Aujourd’hui bien oublié au profit de l’édit de Milan de 313 qui en élargit la portée, celui de Sardique, promulgué deux ans plus tôt, ouvrit une période nouvelle dans l’histoire du christianisme, désormais toléré dans l’empire romain. Un récent colloque a rappelé l’importance de cette loi dans l’histoire de la tolérance religieuse.

Depuis le IVe siècle, il est vrai, les Églises ont longtemps usé et abusé de leur situation progressivement privilégiée. Au point qu’elles apparaissent souvent comme des symboles d’intolérance, voire même comme des facteurs de violence.
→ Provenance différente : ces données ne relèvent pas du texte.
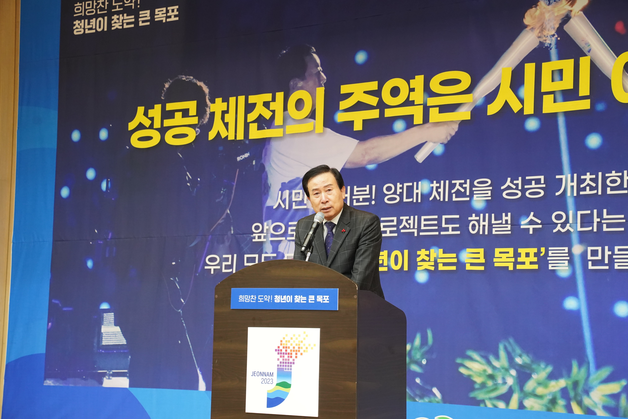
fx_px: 1221
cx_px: 314
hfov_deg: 28.8
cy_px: 210
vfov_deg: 19.5
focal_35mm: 70
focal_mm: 70
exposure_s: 1/160
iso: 3200
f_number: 5.6
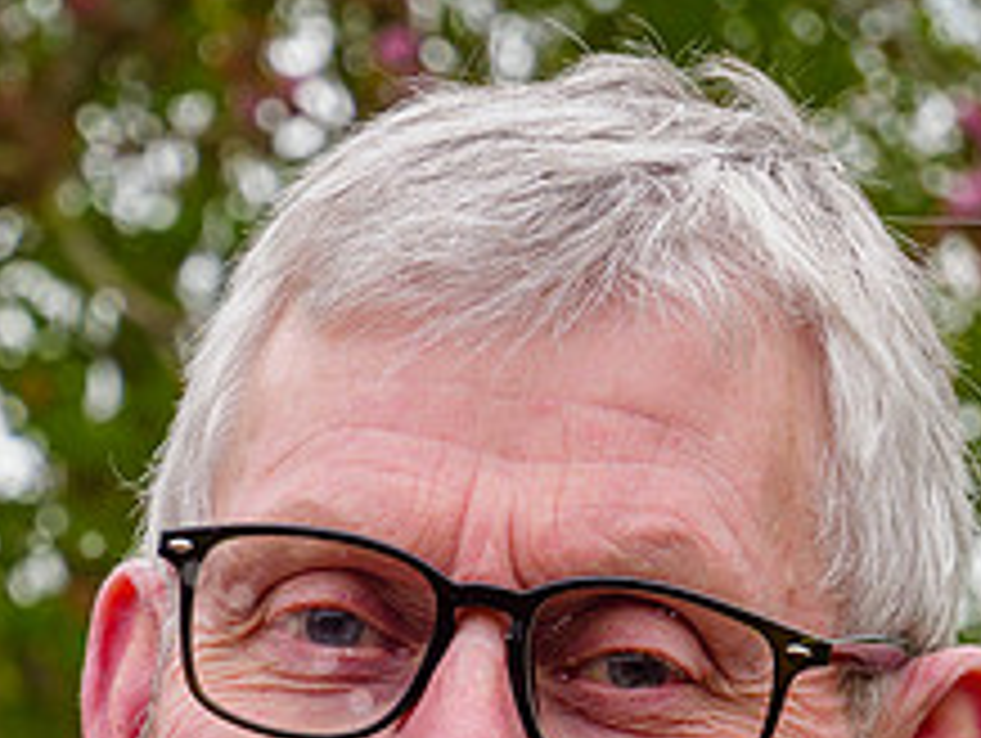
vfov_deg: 5.6
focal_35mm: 266
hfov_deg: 7.4
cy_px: 952
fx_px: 7547
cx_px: 32
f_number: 6.3
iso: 200
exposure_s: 1/200
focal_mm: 50
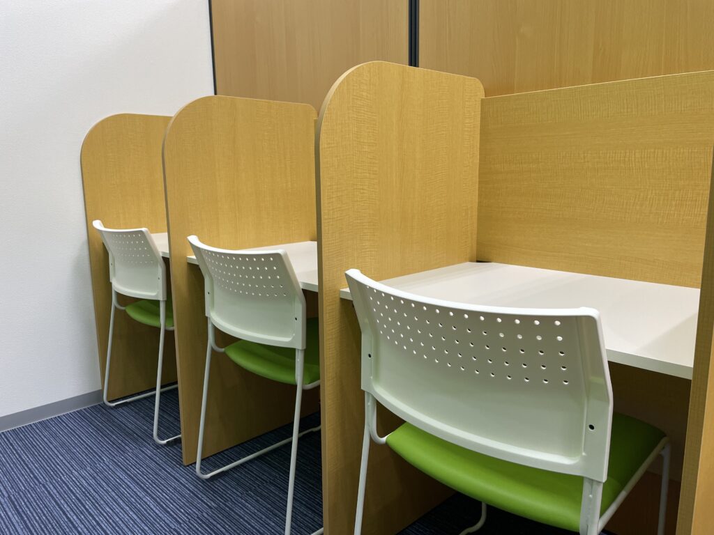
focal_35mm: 26
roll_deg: +1.1
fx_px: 536
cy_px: 268
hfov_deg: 67.3
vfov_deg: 53.1
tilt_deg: -9.5
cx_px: 357
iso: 80
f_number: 1.6
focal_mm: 4.2
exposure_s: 1/120
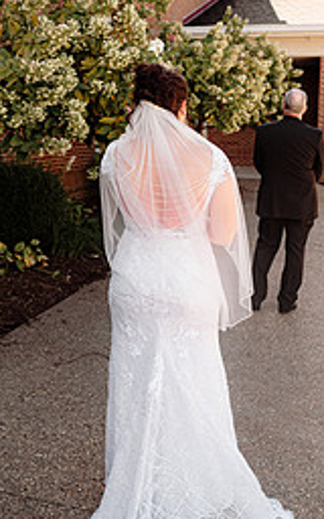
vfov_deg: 45.8
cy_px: 195
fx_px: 608
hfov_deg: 29.9
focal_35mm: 43
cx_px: 166
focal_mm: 24
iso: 160
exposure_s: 1/400
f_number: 2.8
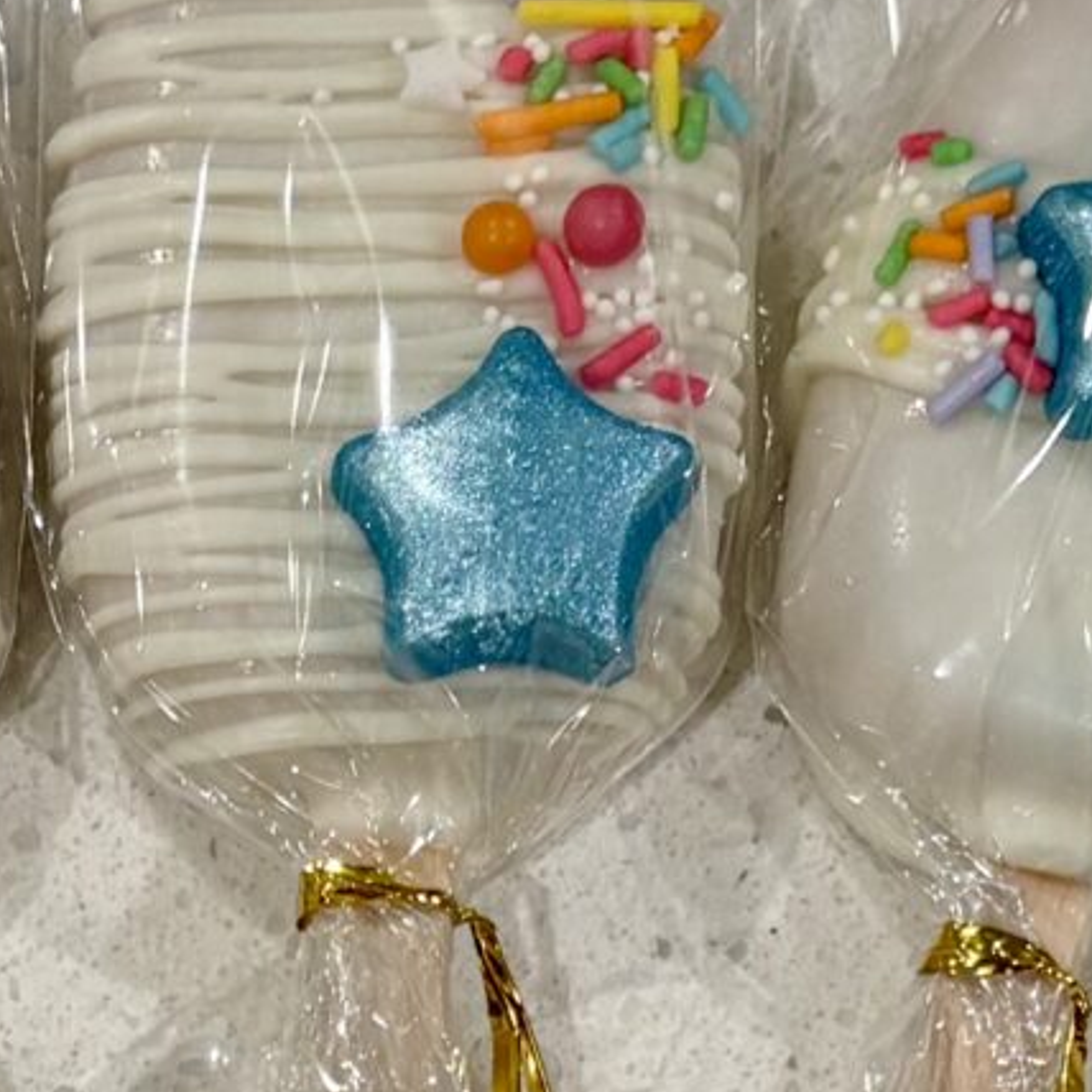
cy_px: 653
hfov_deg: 30.9
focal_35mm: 55
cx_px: 380
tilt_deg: -85.8
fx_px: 1963
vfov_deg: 31.0
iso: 80
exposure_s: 1/60
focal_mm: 5.96
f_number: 1.6
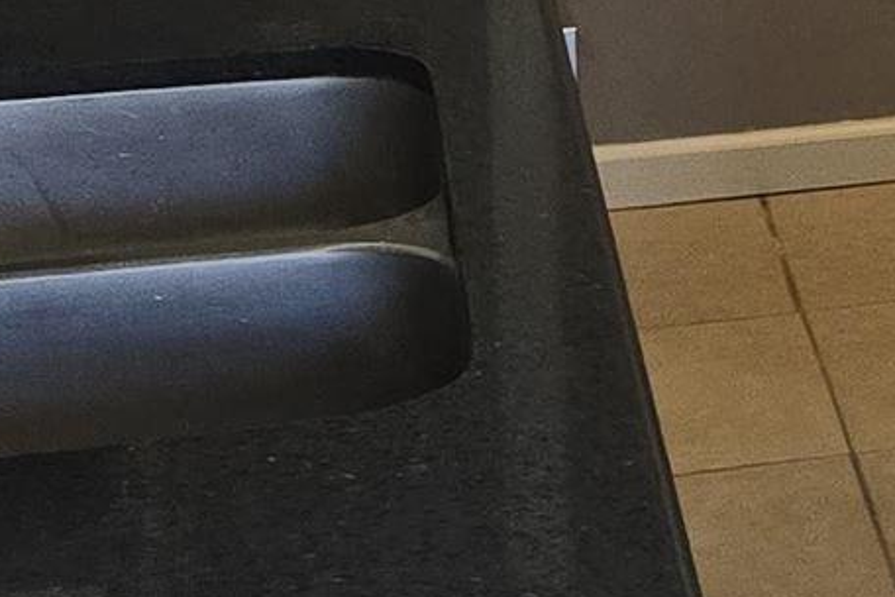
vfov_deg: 8.3
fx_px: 4002
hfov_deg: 10.4
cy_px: -320
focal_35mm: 161
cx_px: 2387
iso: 250
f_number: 1.7
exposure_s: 1/120
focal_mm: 6.3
Bien des chrétiens en ont pris conscience, et certains parfois n’hésitent pas à dénoncer la « conversion de Constantin » comme l’origine d’une perversion du christianisme ! Sans aller jusqu’à une telle dénonciation, des Églises d’Europe, il y a dix ans, s’étaient engagées ensemble à promouvoir sur la base de leur foi chrétienne « une Europe humaine et sociale, dans laquelle s’imposent les droits de l’homme et les valeurs fondamentales de la paix, de la justice, de la liberté, de la tolérance, de la participation et de la solidarité » (Charte œcuménique européenne §7). Un autre colloque anniversaire nous a rappelé cet engagement encore trop peu connu et mis en œuvre.

Dans ce contexte, la célébration annoncée du jubilé de l’édit de Milan ne saurait être aisée. Surtout peut-être dans cette Serbie meurtrie, où naquirent les deux empereurs Gallien et Constantin, dont les édits eurent l’importance que l’on a rappelée. Et l’on comprend que le patriarche Irénée ait exprimé sa volonté d’en faire moins un événement commémoratif que des « journées de rencontre dans la Vérité et dans l’Amour, des journées de repentir, de pardon et de réconciliation », et ainsi une modeste « anticipation du Royaume céleste ». Du moins, selon le souhait du patriarche de Serbie, la célébration pourrait être l’occasion « de réexaminer la place de l’Église et des communautés religieuses au sein de l’Europe contemporaine, c’est-à-dire d’analyser la question de la liberté religieuse et de l’égalité des droits dans le contexte historique contemporain et d’actualiser ainsi l’édit de Milan ».

C’est avec le souci de contribuer à la réflexion autour de l’anniversaire de l’édit de Milan que cette livraison d’Istina présente quelques défis auxquels doit faire face l’Église orthodoxe serbe. Nous poursuivons ainsi la publication de dossiers sur les Églises orthodoxes confrontées aux transformations socio-politiques des pays où elles ont leurs racines et aux mutations du paysage religieux mondial dans lequel elles s’insèrent. Les contributions présentées ici nous rappellent la complexité de la situation dans laquelle l’Église serbe cherche une voie délicate entre un enracinement traditionnel et une ouverture œcuménique.

Ce dossier s’inscrit aussi sur l’arrière-fond de la rencontre et de la réconciliation que cherche à promouvoir le dialogue international officiel catholique – orthodoxe, dont les dernières réunions ont tempéré les enthousiasmes suscités par le document adopté à Ravenne en 2007. La réponse de la consultation théologique nord-américaine catholique-orthodoxe à ce document, présentée dans ce numéro, était déjà nuancée. Jusqu’à présent inédite en français, elle appelle notamment les partenaires à mieux prendre en compte l’autorité de l’ensemble des baptisés. En demandant le remaniement du document de travail traitant du « rôle de l’évêque de Rome dans la communion de l’Église au premier millénaire », la récente réunion de la commission internationale, à Vienne en septembre 2010, a également a mis en évidence la difficulté pour les Églises de relire ensemble leur histoire commune et, à sa lumière, de réfléchir théologiquement aux défis communs qu’elles ont à affronter dans un tout autre contexte que celui du premier millénaire.

Malgré ce ralentissement, le dialogue entre l’Église catholique et les Églises orthodoxes se poursuit. Les récentes visites en France des patriarches Bartholomée Ier de Constantinople et Daniel de Roumanie ont montré aussi que les responsables d’Églises ne se résignent pas à ces difficultés et sont bien conscients de la nécessité d’un témoignage commun des chrétiens dans une Europe marquée par la sécularisation, où l’héritage de l’édit de Milan a été vécu et est perçu bien différemment selon les pays. Mais ils savent combien une meilleure connaissance mutuelle est nécessaire pour créer les conditions d’un dialogue fructueux entre théologiens et d’une nécessaire réception de leurs conclusions. À sa manière, comme les précédents montrant les évolutions internes aux Églises, notre dossier sur l’Église orthodoxe serbe voudrait modestement y contribuer.